I always enjoyed his paintings more than his sculpture. Even though he is more well known for his sculpture. Maybe because it seems more finished? The sculptures are rough. You can see the manual labour in them, but they still appear before your eyes as a piece complete in itself. The drawings and paintings are sketchy. Lines are not used to depict all the textures and shapes of the visible world, but to almost write a person. The drawing or painting is not a world on its own, with its two dimensional depiction. It is an active looking into this world, into the objects and subjects of it.

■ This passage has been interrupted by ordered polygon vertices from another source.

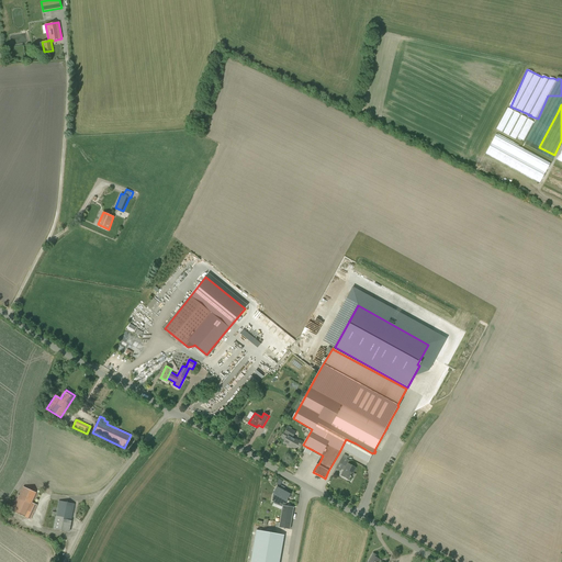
[(299,441),(293,438),(295,431),(287,427),(281,438),(284,440),(283,442),(295,449),(298,446),(300,448),(303,442),(299,440),(299,441)]
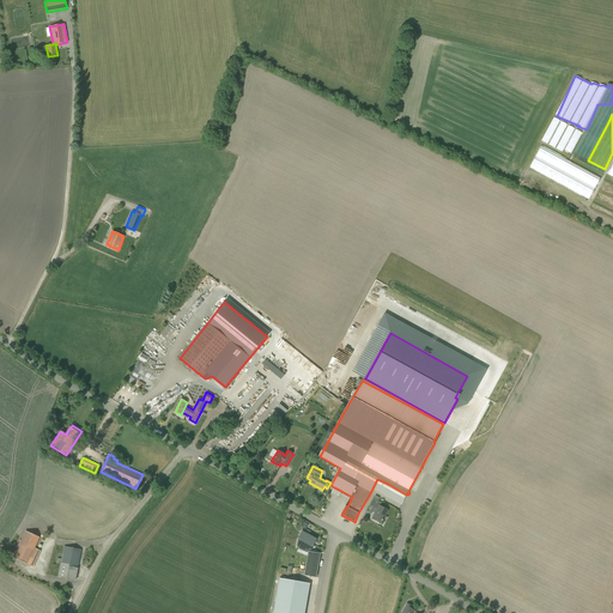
[(370,505),(374,507),(371,511),(375,514),(372,519),(381,523),(388,510),(380,505),(381,502),(374,498),(370,505)]
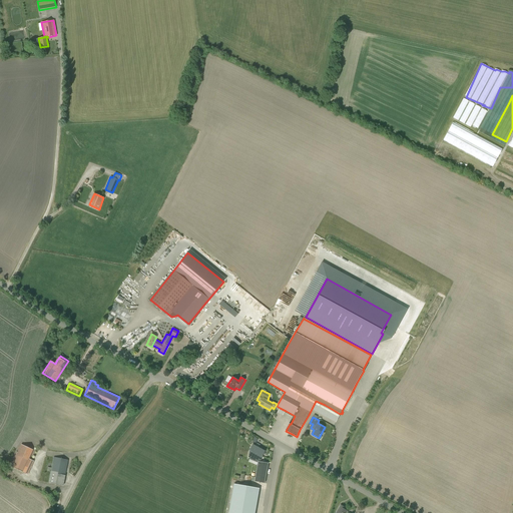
[(252,444),(252,445),(255,447),(252,452),(263,458),(263,457),(262,456),(265,451),(252,444)]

A few thoughts have stayed with me. One is that when i am old with my life mostly finished, i will return to drawing and painting. Right now, i am not sure about this. I don’t know if this is still a true thought. I don’t know what i’ll be doing once i’m old. Still have a lot of life to live. I’m not planning my life all beforehand. I like some surprises!

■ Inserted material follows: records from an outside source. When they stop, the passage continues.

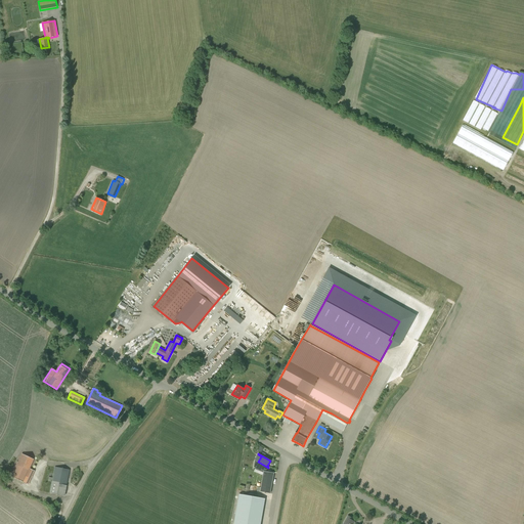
[(11,476),(24,482),(29,484),(35,471),(30,469),(34,460),(22,454),(11,476)]
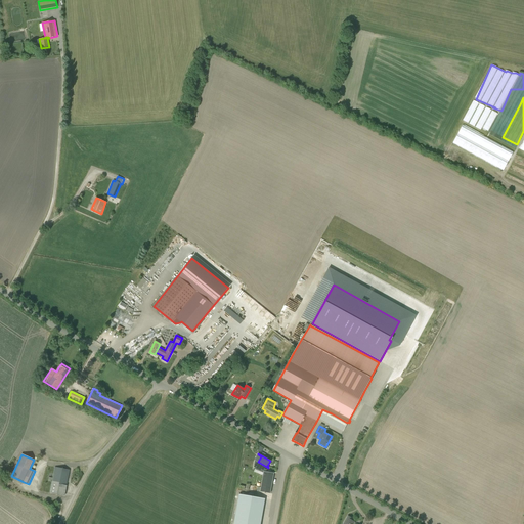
[(261,456),(258,454),(255,460),(253,469),(255,469),(254,472),(263,476),(261,487),(257,487),(257,491),(270,493),(274,473),(265,472),(268,468),(258,462),(261,456)]
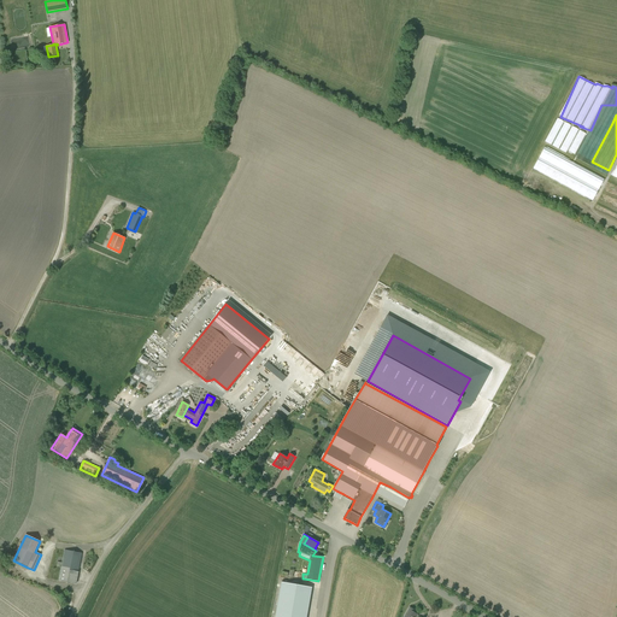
[(58,581),(76,585),(82,553),(64,550),(58,581)]
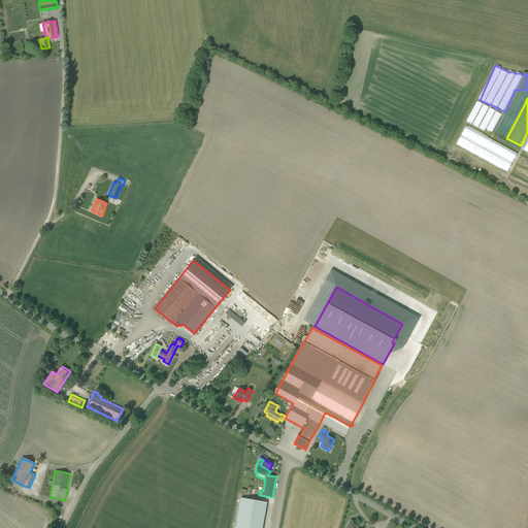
[(242,498),(236,527),(257,527),(262,501),(242,498)]
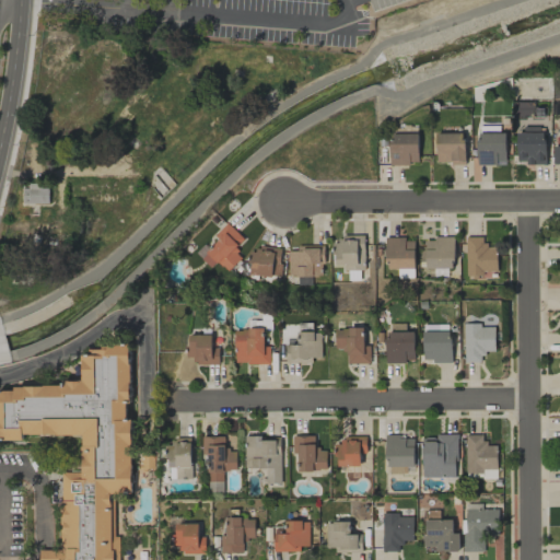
[(513,104),(513,117),(544,116),(544,103),(513,104)]
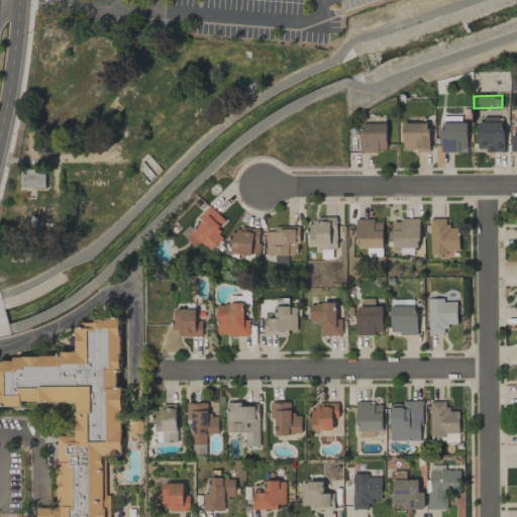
[(477,118),(478,150),(503,150),(502,118),(477,118)]
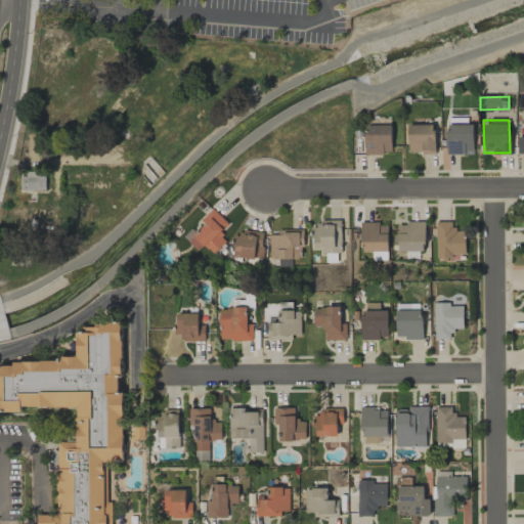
[(391,124),(364,125),(365,154),(392,153),(391,124)]
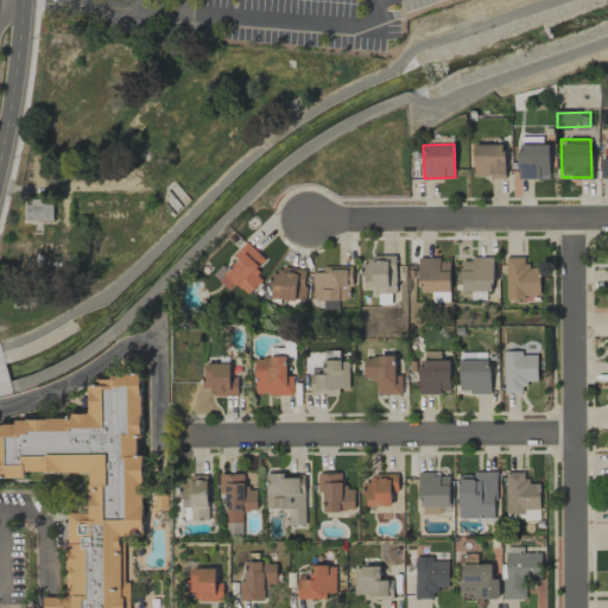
[(474,144),(473,177),(504,177),(505,145),(474,144)]
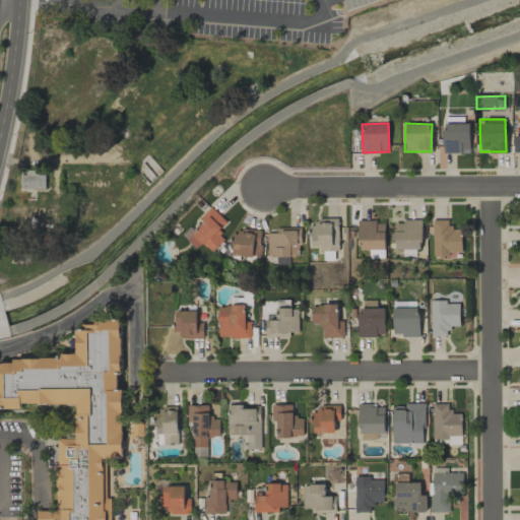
[(444,153),(469,152),(469,123),(443,123),(444,153)]
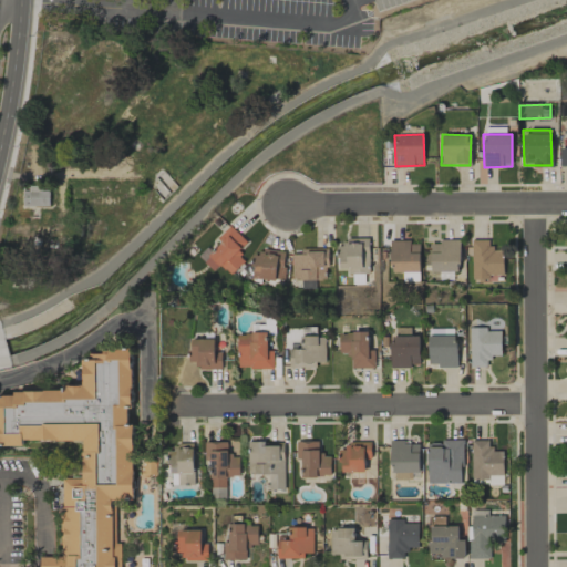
[(48,206),(48,187),(22,186),(22,206),(48,206)]
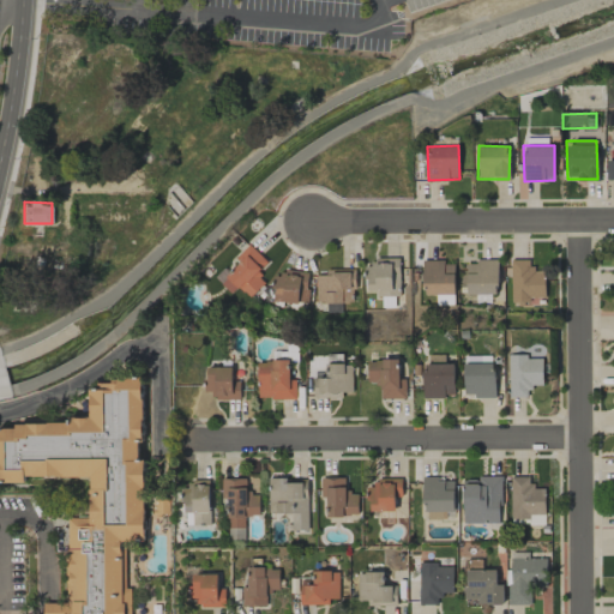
[(248,298),(265,282),(256,272),(266,263),(250,244),(234,258),(239,264),(220,282),(229,294),(238,286),(248,298)]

I also see in Giacometti’s work someone struggling. To make an honest portrayal of what he understand this world to be. I hope he has felt he has succeeded several times. Not that success is the one and only measure of a life and a work. The work itself, the effort put into it counts too. I should know.
In 1945, while watching a film, Giacometti reports an equally important influence that prompted not only a change in his perception, but also made him “want to try to represent what [he] saw.”34 As he watched a film in a Parisian movie theatre, instead of recognizing the forms and shapes on the screen, he saw “only black and white specks shifting on a flat surface.35 The film, he realized, was only an imitation of three-dimensionality.36 When he turned to other members of the audience, he saw the same two-dimensionality, realizing that his “vision of the world had been photographic, as it had been for almost everybody, and that a photograph. . .cannot truly convey reality. His perception was totally altered, punctuated by the knowledge that until then, he had not experienced this reality. Having experienced both the photographic perception that most people possess, as well as a perceptual revelation that awakened a “truer” reality, Giacometti sought thereafter to convey his new way of viewing the world. His aesthetic was to represent his own reality.

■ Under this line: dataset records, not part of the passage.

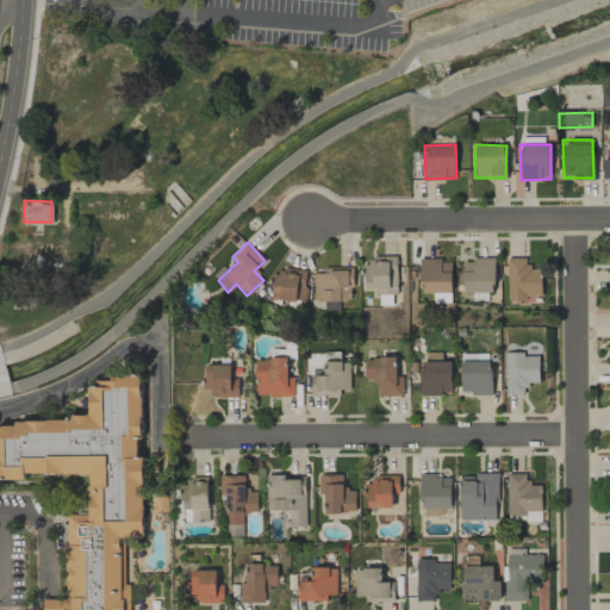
[(396,255),(369,256),(371,263),(360,263),(361,290),(373,288),(373,293),(397,293),(396,255)]
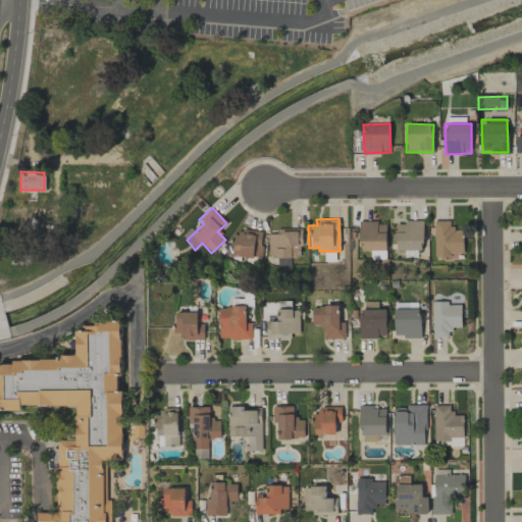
[(451,220),(433,220),(434,257),(463,257),(463,230),(452,230),(451,220)]
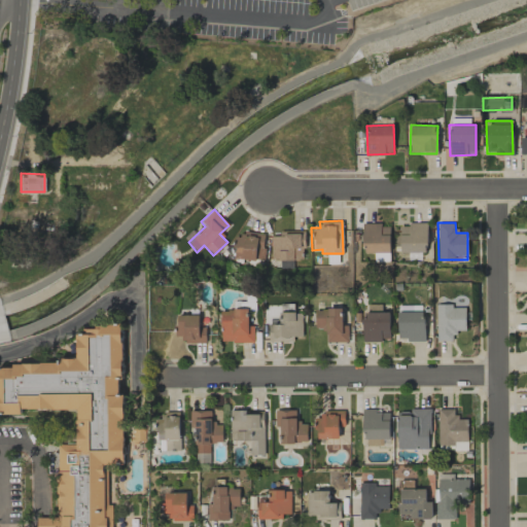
[(363,223),(363,252),(389,252),(389,223),(363,223)]
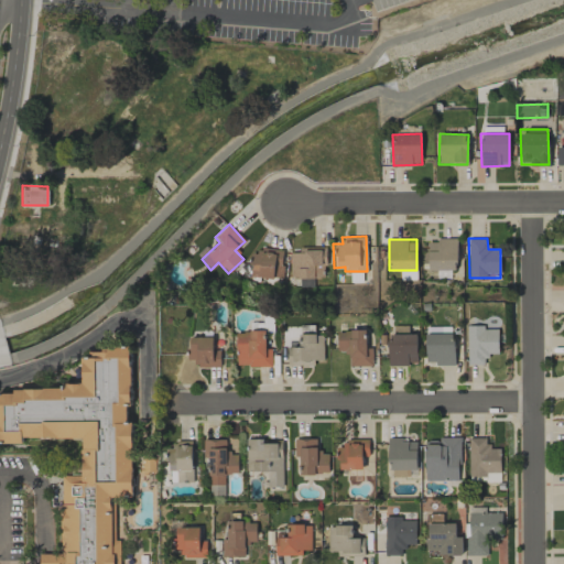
[(427,239),(429,270),(457,270),(456,239),(427,239)]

Giacometti recognized the need to base his work in physicality, but also to convey what he came to understand as a unique visual method. His overarching goal was to find the most essential truth in the human, and to make use of outer appearances to convey that special truth. His search for truth, which he defined as the primary project of his life, was pursued through the lens of his personal vision. Except for his Surrealist period, Giacometti worked from a model, struggling to bring to the surface the inner force he felt in the human figure. He spent extended time studying his model before he attempted to paint or sculpt him or her, and was infamous for forcing even young children to remain perfectly still in order for him to feel, through his sight, their interiors. His gaze was so scrutinizing that one sitter described it as veritably tangible force, as if “Giacometti’s hands were actually touching his face.”
I picked only a few photos i found while searching the internet. Larger ones. And mostly paintings and drawings. One sculpture: a woman, standing. I like that one.